This week's playlist

The Chicago Blues Summit and Sunnyland Slim - "I Can't Stop"
Blodwyn Pig - "Drive Me"
Bobby Blue Bland - "I Don't Want No Woman"
Bare Bones Boogie Band - "Love In Vain"
J.J. Cale - "I Got The Same Old Blues"
Camille! - "Desperate"
Ted Hawkins - "I Got What I Wanted"
King David's Jug Band - "Rising Sun Blues"
Doc Watson and Clarence Ashley - "Honey Babe Blues"
Etta James - "I Just Wanna Make Love To You"
Blodwyn Pig - "Mr. Green's Blues"
Lil Johnson - "I Lost My Baby"
Narvel Felts - "My Babe"
Blodwyn Pig - "Summer Day"
Detroit Memphis Experience - "Just A Little Bit"
Detroit Memphis Experience - "Let's Straighten It Out"
David Migden and The Dirty Words - "I Can't See Her Face"
The Rev Jimmie Bratcher - "Check Your Blues At The Door"
Creedence Clearwater Revival - "I Put A Spell On You"
Blodwyn Pig - "Slow Down"

Featured Artist: Blodwyn Pig

Blodwyn Pig
A quirky detour of late-'60s British progressive/blues rock, Blodwyn Pig was founded by former Jethro Tull
guitarist Mick Abrahams, who left Tull after the “This Was” album.

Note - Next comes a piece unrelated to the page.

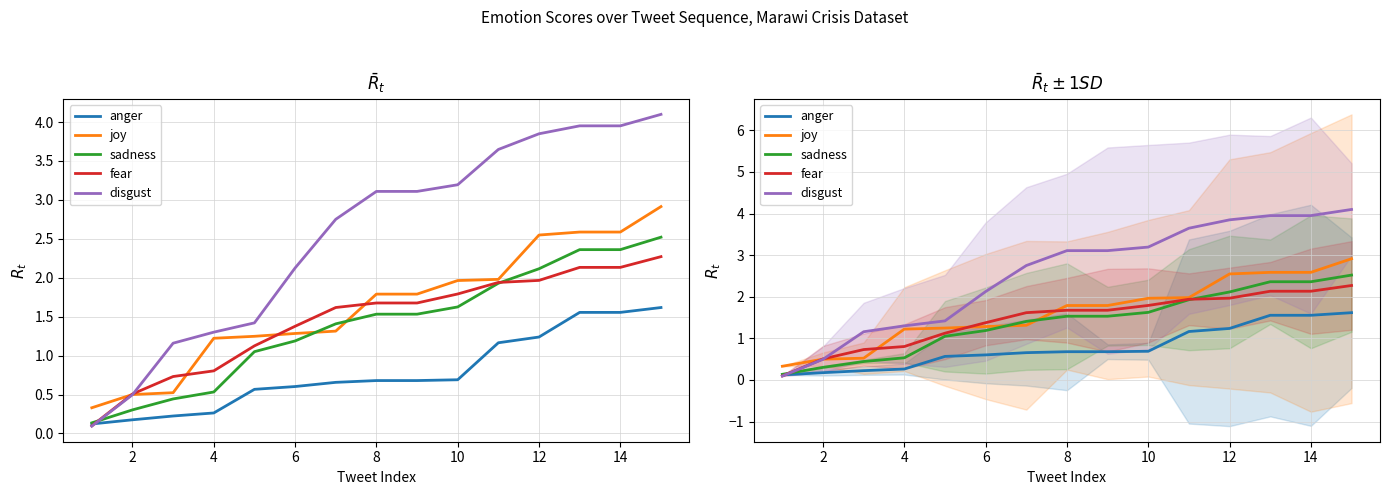

True or false: fear has more than 0 interior local peaks.

False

Abrahams' falling-out with Anderson was said to have originated in differences between the two on original materia - Abrahams wishing to stay close to Jethro Tull's blues and jazz roots, Anderson wishing to develop less overt blues and jazz material.
Abrahams was joined by bassist Andy Pyle, drummer Ron Berg, and Jack Lancaster, who gave the outfit their most distinctive colorings via his saxophone and flute.
On their two albums, they explored a jazz/blues/progressive style somewhat in the mold of (unsurprisingly) Jethro Tull, but with a lighter feel. They also bore some similarities to John Mayall's jazzy late-'60s versions of The Bluesbreakers, or perhaps Colosseum, but with more eclectic material. Both of their LPs made the British Top Ten, though the players' instrumental skills were handicapped by thin vocals and erratic (though oft-imaginative) material.
With Abrahams and Lancaster in the lead, Blodwyn Pig recorded two albums, “Ahead Rings Out” in 1969 and “Getting To This” in 1970. Both reached the Top Ten of the UK Album Chart and charted in the United States; “Ahead Rings Out” displayed a jazzier turn on the heavy blues–rock that formed the band's core rooted in the British 1960s rhythm and blues scene from which sprang groups like The Yardbirds, Free and eventually Led Zeppelin.
Saxophonist–singer Lancaster (who often played two horns at once, like his idol Rahsaan Roland Kirk) was at least as prominent in the mix as Abrahams; some critics thought this contrast bumped the band toward a freer, more experimental sound on the second album.
The single "Summer Day" from “Ahead Rings Out” failed to chart, but the quartet became something of a favourite on the underground concert circuit.
Largely due to Abrahams's disillusionment with the business side of music, Blodwyn Pig eventually became an on-again, off-again concern; Lancaster at one point became a record producer, and Pyle eventually joined Savoy Brown.
Over the years since their original formation, Blodwyn Pig reformed several times, usually with Abrahams and Lancaster leading the group, and recorded two more albums in the 1990s.